One Saturday afternoon he was homeward bound when he saw a pod of finners. There were three of them, and they were behaving in a peculiar fashion. Instead of briefly surfacing and then sounding again, they were cruising on the top. Their course converged with his, and as they drew close, my friend saw that they were swimming, as he put it, “shoulder to shoulder.” The centre whale was blowing much more rapidly than the rest and its spray was pink in colour.
“’Twarn’t hard to know what was the trouble,” the old man remembered. “Yon middle whale had been harpooned and the iron had drawed and he’d got clear of the catcher boat. The bomb must have fired, but not deep enough for to kill he.
“I laid back on me oars, not wantin’ to get too handy to them three, but they never minded I... just steamed slow as you please right past me boat, heading down the bay and out to sea. They was close enough so I could near swear the two outside whales was holding up the middle one. I t’inks they done it with their flippers. That’s what I t’inks.
“When they was all clear, I rowed on home. Never t’ought no more about it. About the middle of the week a schooner puts in to Gaultois and the skipper was telling how he come across three whales outside Green Island. They was right on top of the water, he says, and never sounding at all, and making a slow passage to eastward. The skipper, he held
over toward they; but when it looked like they was all going to go afoul of one another he had to alter course, for they had no mind to sound no matter what he did. When he passed alongside he saw the middle whale had a girt hole in his back.

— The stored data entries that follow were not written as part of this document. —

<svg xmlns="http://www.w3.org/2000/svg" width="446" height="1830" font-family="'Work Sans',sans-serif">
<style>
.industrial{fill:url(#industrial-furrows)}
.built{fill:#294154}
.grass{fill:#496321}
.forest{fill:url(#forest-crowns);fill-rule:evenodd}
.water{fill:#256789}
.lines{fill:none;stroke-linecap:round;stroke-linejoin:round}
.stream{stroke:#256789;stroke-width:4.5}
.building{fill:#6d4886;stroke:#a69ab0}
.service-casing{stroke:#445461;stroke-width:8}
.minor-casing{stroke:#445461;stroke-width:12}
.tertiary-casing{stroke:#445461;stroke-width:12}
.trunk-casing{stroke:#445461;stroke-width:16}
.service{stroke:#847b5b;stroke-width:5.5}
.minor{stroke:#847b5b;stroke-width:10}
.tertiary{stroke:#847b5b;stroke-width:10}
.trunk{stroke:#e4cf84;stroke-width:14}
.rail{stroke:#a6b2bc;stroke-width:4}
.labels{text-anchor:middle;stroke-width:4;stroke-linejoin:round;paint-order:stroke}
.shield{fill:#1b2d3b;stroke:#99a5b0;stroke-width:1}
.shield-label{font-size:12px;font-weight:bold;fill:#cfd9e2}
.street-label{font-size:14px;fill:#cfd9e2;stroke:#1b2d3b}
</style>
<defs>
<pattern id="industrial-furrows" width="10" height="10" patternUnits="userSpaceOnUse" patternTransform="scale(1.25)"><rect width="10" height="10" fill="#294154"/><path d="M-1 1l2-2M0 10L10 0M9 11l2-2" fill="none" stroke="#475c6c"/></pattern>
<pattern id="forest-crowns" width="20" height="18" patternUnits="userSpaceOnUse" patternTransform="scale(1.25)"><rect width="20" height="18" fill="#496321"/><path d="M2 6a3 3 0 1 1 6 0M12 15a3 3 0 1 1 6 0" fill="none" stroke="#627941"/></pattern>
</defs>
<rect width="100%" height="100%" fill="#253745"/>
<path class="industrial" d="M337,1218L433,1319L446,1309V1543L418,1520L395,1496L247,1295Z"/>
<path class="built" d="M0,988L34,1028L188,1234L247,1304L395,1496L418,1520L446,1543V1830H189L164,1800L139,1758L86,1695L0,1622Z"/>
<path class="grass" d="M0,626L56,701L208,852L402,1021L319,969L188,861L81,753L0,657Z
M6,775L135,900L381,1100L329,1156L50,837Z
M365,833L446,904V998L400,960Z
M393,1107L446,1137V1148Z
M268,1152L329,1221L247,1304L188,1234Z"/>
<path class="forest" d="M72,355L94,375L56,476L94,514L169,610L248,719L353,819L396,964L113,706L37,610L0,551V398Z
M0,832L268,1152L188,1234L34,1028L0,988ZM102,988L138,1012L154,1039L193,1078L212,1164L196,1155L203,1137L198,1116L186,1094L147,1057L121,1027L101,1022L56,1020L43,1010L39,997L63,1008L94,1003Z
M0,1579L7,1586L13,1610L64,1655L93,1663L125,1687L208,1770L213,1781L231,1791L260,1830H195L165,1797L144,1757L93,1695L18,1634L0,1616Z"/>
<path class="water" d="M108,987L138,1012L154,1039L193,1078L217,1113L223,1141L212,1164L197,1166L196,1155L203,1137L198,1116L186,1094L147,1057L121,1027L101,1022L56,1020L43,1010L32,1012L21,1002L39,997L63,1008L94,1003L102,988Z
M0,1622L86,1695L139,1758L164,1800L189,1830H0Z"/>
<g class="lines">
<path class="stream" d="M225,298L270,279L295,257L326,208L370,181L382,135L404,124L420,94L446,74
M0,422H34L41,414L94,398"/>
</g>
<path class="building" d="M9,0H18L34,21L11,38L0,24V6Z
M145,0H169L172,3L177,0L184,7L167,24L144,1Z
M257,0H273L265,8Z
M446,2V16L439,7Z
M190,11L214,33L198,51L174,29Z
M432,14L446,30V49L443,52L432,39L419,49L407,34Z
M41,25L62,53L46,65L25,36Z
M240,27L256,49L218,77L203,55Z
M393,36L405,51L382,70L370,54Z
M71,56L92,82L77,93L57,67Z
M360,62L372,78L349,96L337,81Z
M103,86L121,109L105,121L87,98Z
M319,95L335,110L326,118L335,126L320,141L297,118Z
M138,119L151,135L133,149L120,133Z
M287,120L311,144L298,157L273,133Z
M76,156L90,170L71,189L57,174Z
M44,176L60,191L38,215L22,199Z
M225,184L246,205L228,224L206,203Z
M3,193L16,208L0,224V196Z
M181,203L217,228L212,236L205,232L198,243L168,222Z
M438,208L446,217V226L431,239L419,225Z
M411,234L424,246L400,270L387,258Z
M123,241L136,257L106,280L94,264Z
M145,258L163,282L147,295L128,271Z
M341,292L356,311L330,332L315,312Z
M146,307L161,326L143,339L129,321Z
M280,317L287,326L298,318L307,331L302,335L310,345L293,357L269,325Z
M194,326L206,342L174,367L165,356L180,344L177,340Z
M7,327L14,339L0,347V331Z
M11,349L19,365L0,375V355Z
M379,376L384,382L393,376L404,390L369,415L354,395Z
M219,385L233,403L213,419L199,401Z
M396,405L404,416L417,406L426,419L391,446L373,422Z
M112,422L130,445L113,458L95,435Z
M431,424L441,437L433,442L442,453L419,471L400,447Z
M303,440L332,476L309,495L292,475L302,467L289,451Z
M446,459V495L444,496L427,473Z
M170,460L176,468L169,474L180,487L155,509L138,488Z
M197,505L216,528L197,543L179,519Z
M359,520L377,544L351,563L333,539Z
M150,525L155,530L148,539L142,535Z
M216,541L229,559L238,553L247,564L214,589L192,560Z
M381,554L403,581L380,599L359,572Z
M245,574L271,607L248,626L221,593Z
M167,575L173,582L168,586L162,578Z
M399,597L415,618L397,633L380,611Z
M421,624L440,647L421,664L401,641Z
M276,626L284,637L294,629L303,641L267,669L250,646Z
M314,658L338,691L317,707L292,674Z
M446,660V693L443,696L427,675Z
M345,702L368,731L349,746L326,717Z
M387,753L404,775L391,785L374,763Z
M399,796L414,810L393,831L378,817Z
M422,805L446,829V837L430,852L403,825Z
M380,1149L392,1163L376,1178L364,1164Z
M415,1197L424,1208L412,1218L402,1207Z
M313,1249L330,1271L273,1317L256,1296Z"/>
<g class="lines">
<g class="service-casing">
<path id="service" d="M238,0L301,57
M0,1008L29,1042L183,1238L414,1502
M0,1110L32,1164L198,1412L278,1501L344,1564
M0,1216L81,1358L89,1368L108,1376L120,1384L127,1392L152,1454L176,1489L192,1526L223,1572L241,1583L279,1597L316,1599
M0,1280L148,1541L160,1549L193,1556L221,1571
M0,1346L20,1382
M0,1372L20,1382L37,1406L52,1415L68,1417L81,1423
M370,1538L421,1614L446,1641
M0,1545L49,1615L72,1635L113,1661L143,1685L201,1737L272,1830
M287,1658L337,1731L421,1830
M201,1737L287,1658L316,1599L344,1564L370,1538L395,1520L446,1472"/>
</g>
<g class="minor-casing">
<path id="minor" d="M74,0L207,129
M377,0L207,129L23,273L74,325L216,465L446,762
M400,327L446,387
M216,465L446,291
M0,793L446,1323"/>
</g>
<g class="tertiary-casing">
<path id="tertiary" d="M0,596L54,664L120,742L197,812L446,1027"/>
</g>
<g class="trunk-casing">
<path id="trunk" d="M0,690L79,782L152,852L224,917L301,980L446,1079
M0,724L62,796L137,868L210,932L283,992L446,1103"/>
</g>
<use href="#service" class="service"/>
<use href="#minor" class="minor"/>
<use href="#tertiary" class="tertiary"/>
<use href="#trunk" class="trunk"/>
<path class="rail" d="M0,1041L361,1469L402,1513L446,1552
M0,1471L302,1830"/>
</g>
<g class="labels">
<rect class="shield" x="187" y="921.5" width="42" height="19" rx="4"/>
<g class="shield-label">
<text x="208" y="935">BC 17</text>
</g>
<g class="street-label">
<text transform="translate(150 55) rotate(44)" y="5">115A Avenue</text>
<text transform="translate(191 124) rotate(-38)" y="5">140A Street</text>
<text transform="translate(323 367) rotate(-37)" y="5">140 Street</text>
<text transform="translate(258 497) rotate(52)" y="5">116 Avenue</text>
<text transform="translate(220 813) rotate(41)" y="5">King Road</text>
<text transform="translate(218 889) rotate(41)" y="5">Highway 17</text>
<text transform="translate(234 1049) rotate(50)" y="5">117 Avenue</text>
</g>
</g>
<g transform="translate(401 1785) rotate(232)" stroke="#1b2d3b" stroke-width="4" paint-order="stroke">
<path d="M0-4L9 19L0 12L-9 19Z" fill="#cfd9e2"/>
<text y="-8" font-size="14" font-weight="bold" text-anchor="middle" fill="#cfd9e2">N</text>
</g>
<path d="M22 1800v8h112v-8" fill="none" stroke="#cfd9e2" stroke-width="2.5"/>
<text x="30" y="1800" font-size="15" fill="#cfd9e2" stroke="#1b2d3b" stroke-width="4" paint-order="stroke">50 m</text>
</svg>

“I made certain ’twas the same three I come across and ’twas agreed by all hands ’twas the same whale was harpooned by one of our boats that Sunday morning and got away. They two other whales took the sick one off someplace... some said ’twas to the whales’ burying ground... but all I knows is they kept that sick one afloat somehow for five days, and close onto sixty miles.”
ALDRIDGES POND IS a saltwater enclosure about half a mile in length, and nearly as broad, lying in the centre of the rocky isthmus which separates The Ha Ha from Short Reach. There is a narrow and very shallow “pushthrough” between it and The Ha Ha, passable only by small boats and then only at high water. However, a wider and deeper channel connects the Pond to Short Reach by way of a rather large entry cove. It was the habit of the men who fished The Ha Ha to pass back and forth through Aldridges Pond to save themselves the long and, in dirty weather, dangerous outside run around the head of the peninsula. Each morning at daybreak they would cross Short Reach, enter and cross the Pond, pole through the pushthrough, and set to work hauling their nets in The Ha Ha. In mid-afternoon, when the haul was finished, they would bring their loaded boats back into Aldridges and moor up to the shore in the Pond’s protected waters to gut their catch.
During our years in Burgeo, Claire and I had only once visited Aldridges Pond; but before we had been home two weeks, the Pond became the centre and the setting for an event which was to change our lives.